(Items from a data source)
-- Opening Marker --
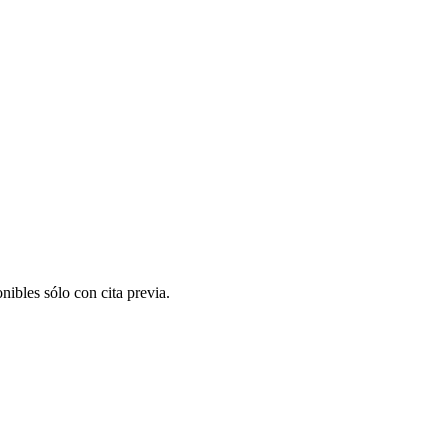
nibles sólo con cita previa.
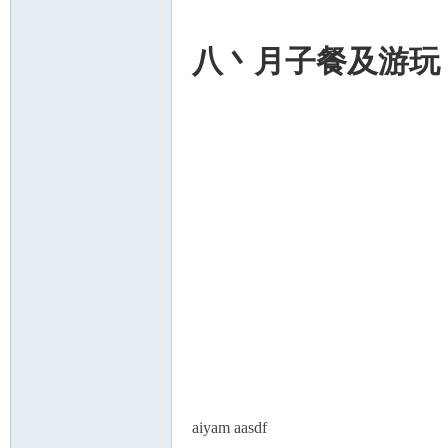
八丶月子餐及游玩
aiyam aasdf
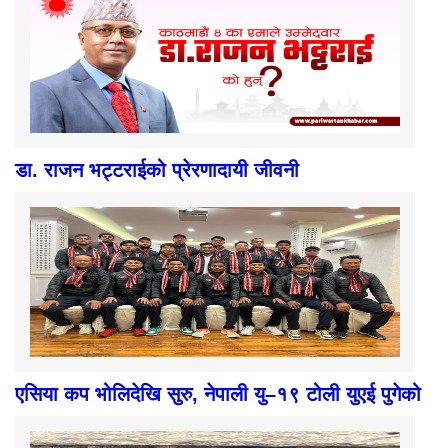
डा. राजन भट्टराईको प्रेरणादायी जीवनी
एसिया कप भोलिदेखि सुरु, नेपाली यु–१९ टोली युएई पुगेको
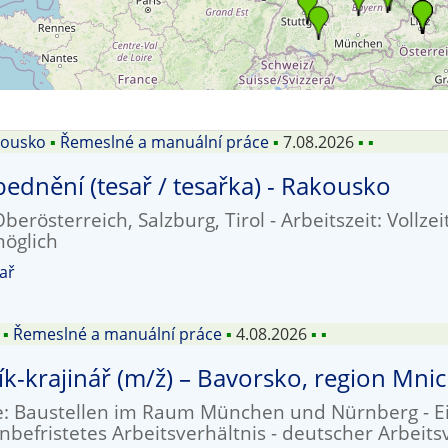
kousko
▪
Řemeslné a manuální práce
▪
7.08.2026
▪
▪
ednění (tesař / tesařka) - Rakousko
berösterreich, Salzburg, Tirol - Arbeitszeit: Vollze
möglich
ař
▪
Řemeslné a manuální práce
▪
4.08.2026
▪
▪
k-krajinář (m/ž) – Bavorsko, region Mn
e: Baustellen im Raum München und Nürnberg - Eint
unbefristetes Arbeitsverhältnis - deutscher Arbeits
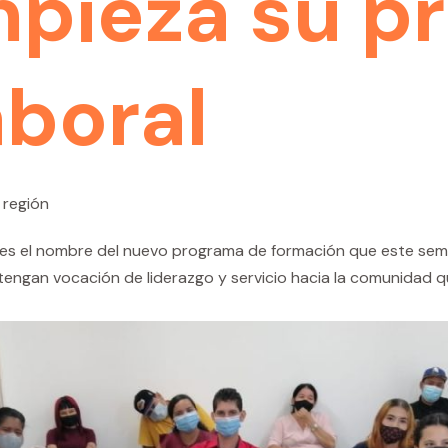
empieza su p
aboral
 región
, es el nombre del nuevo programa de formación que este seme
 tengan vocación de liderazgo y servicio hacia la comunidad q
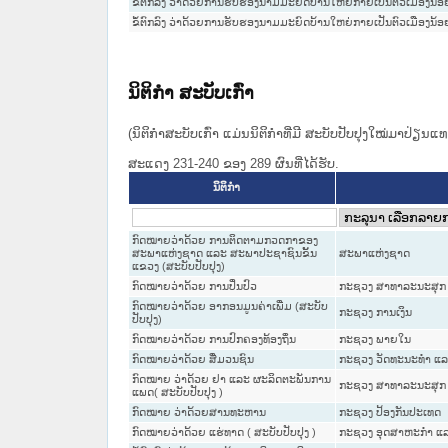
ຂໍ້ຕົກລົງ ວ່າດ້ວຍການຮັບຮອງນາມມະຍົດບ້ານໃຫຍ່ກາຍເປັນຕົວເມືອງນ້
ຂໍ້ຕົກລົງ ວ່າດ້ວຍການຮັບຮອງນາມມະຍົດບ້ານໃຫຍ່ກາຍເປັນຕົວເມືອງນ້
ນິຕິກໍາ ສະບັບເກົ່າ
(ນິຕິກໍາສະບັບເກົ່າ ແມ່ນນິຕິກໍາທີ່ມີ ສະບັບປັບປຸງໃໝ່ມາປ່ຽນ
ສະແດງ 231-240 ຂອງ 289 ຜົນທີ່ໄດ້ຮັບ.
ນິຕິກໍາ
ກົດໝາຍວ່າດ້ວຍ ການຕິດຕາມກວດກາຂອງ
ສະພາແຫ່ງຊາດ ແລະ ສະພາປະຊາຊົນຂັ້ນ
ສະພາແຫ່ງຊາດ
ແຂວງ (ສະບັບປັບປຸງ)
ກົດໝາຍວ່າດ້ວຍ ການປິ່ນປົວ
ກະຊວງ ສາທາລະນະສຸກ
ກົດໝາຍວ່າດ້ວຍ ອາກອນມູນຄ່າເພີ່ມ (ສະບັບ
ກະຊວງ ການເງິນ
ປັບປຸງ)
ກົດໝາຍວ່າດ້ວຍ ການປົກຄອງທ້ອງຖິ່ນ
ກະຊວງ ພາຍໃນ
ກົດໝາຍວ່າດ້ວຍ ສື່ມວນຊົນ
ກະຊວງ ວັດທະນະທຳ ແລ
ກົດໝາຍ ວ່າດ້ວຍ ຢາ ແລະ ຜະລິດຕະພັນການ
ກະຊວງ ສາທາລະນະສຸກ
ແພດ( ສະບັບປັບປຸງ )
ກົດໝາຍ ວ່າດ້ວຍສານທະຫານ
ກະຊວງ ປ້ອງກັນປະເທດ
ກົດໝາຍວ່າດ້ວຍ ແຮ່ທາດ ( ສະບັບປັບປຸງ )
ກະຊວງ ອຸດສາຫະກຳ ແລ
-- Closing Marker --
▸ **Instructions to follow**: Reply with one number only: the count of lines in the entries that contain "ສະພາແຫ".

▸ **Your response**: 2